Параллель между люденами Стругацких и новыми людьми Уэллса не проводил только ленивый; у Стругацких, когда людены только начали радоваться своей новой жизни, мы уже предположили (не без злорадства), что они — не венец развития и неизбежно появится очередной новый вид, а скромные великаны Уэллса сами сразу сказали, что им на смену придут еще более продвинутые расы: «Мы даже еще не первое поколение, мы — всего лишь первый опыт». Логика романа говорит, что каждое последующее поколение будет крупнее предыдущего, так что возникает опасение, что бедняги вымрут, как динозавры. Отсюда наивный вопрос: почему великаны? Почему не синие или зеленые люди, не шестипалые? Уэллса привлекли простые аллегории: великий, большой, рост — и это обстоятельство позволило Честертону в книге «Еретики» вдоволь поиздеваться над другом: «В Уэллсе прежде всего поражает то, что он единственный среди блестящей плеяды своих современников не перестал расти. В ночной тишине можно даже услышать, как он растет… Уэллс мог бы расти все выше и выше на протяжении бесконечных времен, так что однажды он бы вознесся над самой далекой звездой. Я легко могу представить, что он напишет об этом прекрасный роман. При этом он поначалу будет видеть деревья высокими, а потом низкими; он увидит облака — сначала высоко над собой, а потом далеко внизу. Но на протяжении времен в его звездном одиночестве с ним пребудет идея высоты; в чудовищных космических далях его будет сопровождать и утешать ясное представление о том, что ой рос все выше, а не становился (к примеру) все толще».

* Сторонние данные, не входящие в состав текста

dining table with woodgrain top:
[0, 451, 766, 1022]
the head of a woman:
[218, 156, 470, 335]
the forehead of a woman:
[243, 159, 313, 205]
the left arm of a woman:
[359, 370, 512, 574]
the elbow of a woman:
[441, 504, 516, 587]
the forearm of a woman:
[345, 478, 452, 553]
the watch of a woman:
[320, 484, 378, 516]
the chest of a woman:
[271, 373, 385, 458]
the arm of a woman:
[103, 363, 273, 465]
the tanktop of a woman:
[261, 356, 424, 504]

«Пища богов», по Честертону, — это английская сказка «Джек-победитель великанов», рассказанная с точки зрения великана. «Я не сомневаюсь, что великан, которого одолел Джек, считал себя Сверхчеловеком. Вероятно, он видел в Джеке ограниченного ретрограда, возжелавшего воспрепятствовать великому поступательному движению жизненной силы. Если бы у великана было, скажем, две головы (что не такой уж и редкий случай), то он мог бы привести общеизвестное изречение, согласно которому два ума лучше одного. <…> Но Джек был защитником извечных человеческих представлений и принципов: один человек — одна голова, один человек — один ум, одно сердце и одна точка зрения». Все это Уэллс прекрасно понимал. Он бился именно против «извечных человеческих представлений и принципов», считая их не более заслуживающими почтения, чем, скажем, «извечные динозавровы представления и принципы». Более ненавистного слова, чем «извечный», для него не было. «Извечно» считалось, что человек должен охотиться с копьем, что Земля плоская. Каждая эпоха формулирует свои «извечные» ценности, каждая последующая их меняет.

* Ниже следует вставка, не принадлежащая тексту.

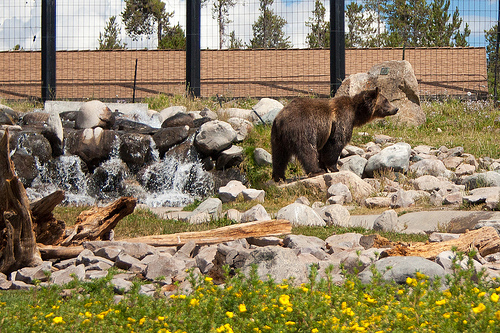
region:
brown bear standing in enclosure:
[268, 83, 398, 189]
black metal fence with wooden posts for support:
[4, 0, 499, 103]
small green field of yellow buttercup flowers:
[16, 256, 496, 330]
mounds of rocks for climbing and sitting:
[0, 98, 495, 285]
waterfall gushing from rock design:
[21, 136, 228, 214]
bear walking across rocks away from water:
[268, 78, 410, 181]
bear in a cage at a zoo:
[270, 84, 404, 179]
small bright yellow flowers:
[0, 267, 499, 331]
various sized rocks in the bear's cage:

«Трудно вообразить что-либо более благотворное для человечества, чем появление расы Сверхлюдей, с которыми простым смертным придется сражаться, как с драконами», — пишет Честертон и тут же, поскольку Уэллсовы великаны не агрессивны и на драконов не тянут, смягчает свою позицию: «Если Сверхчеловек лучше нас, то нам, разумеется, нет нужды сражаться с ним». По Уэллсу, великан именно лучше нас, так что сражаться вроде бы нет нужды, и Честертон вносит предложение: «Но тогда почему бы не назвать его святым?» Действительно, почему? Назови Уэллс святыми своих «новых людей», может, избежал бы тучи ядовитых стрел, которые был горазд выпускать его друг, а Уэллс считал Честертона своим другом и очень его любил, хотя соглашались они редко. В апрельском номере «Стрэнда» появился рассказ «Страна слепых» (The Country of the Blind); человек попадает в долину, где все слепы и считают слепоту «извечной ценностью», а зрение — пороком. «Страна слепых» Честертону очень понравилась. А ведь она о том же самом, что и «Пища», — каково быть «другим» среди «наших», только написана поэтично, вот и вся разница.

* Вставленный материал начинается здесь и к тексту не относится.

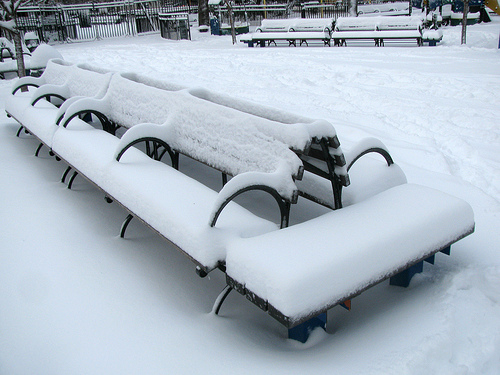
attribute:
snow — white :
[222, 180, 478, 313]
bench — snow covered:
[0, 59, 476, 346]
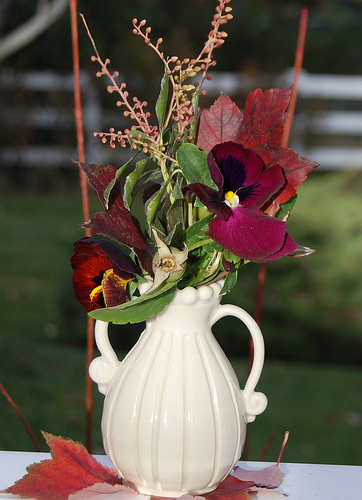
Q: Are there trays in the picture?
A: No, there are no trays.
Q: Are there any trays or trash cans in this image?
A: No, there are no trays or trash cans.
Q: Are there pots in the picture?
A: No, there are no pots.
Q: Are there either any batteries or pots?
A: No, there are no pots or batteries.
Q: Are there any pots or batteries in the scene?
A: No, there are no pots or batteries.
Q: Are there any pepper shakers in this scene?
A: No, there are no pepper shakers.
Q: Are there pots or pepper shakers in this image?
A: No, there are no pepper shakers or pots.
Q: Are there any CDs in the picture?
A: No, there are no cds.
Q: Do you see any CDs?
A: No, there are no cds.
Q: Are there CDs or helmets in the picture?
A: No, there are no CDs or helmets.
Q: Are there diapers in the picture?
A: No, there are no diapers.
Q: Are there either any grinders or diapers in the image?
A: No, there are no diapers or grinders.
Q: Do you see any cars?
A: No, there are no cars.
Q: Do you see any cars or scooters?
A: No, there are no cars or scooters.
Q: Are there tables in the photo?
A: Yes, there is a table.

В мае Уэллс наконец завершил роман, над которым корпел около семи лет (для него это был поистине великанский срок) — «Киппс: история простой души» (Kipps: the Story of Simple Soul). Он начал его в 1899-м — тогда текст назывался «Богатство мистера Уэдди» — и отослал Пинкеру первоначальный вариант, но сам забраковал его и с весны 1900-го переименовал в «Киппса». Работа так его вымотала, что по ее окончании он слег на два месяца.

В письме Пинкеру он определял свой роман как «полное изображение жизни в социальных условиях Англии». «Полное», «всеобъемлющее» — на меньшее он теперь соглашался редко. Права купил Макмиллан. Уэллс потребовал рекламировать книгу: а) с помощью «людей-сэндвичей»; б) чтобы по городу разбрасывались листовки; в) чтобы реклама печаталась на театральных программках и г) чтобы места в Лондоне, которые посещал герой романа, были оклеены соответствующими плакатами. Макмиллан ни одного из этих требований выполнять не хотел, и Уэллс жаловался на него Пинкеру (на которого, в свою очередь, жаловался редакторам «Космополитена» за то, что тот ничего не делает для успеха его книг в Америке). В «Пэлл-Мэлл мэгэзин» отказались печатать «Киппса» отрывками — Уэллс и их разнес на все корки. Битва с Макмилланом длилась почти год и победил в ней Макмиллан, отклонивший все идеи Уэллса по «промоушену» как нелепые, неслыханные и неприличные.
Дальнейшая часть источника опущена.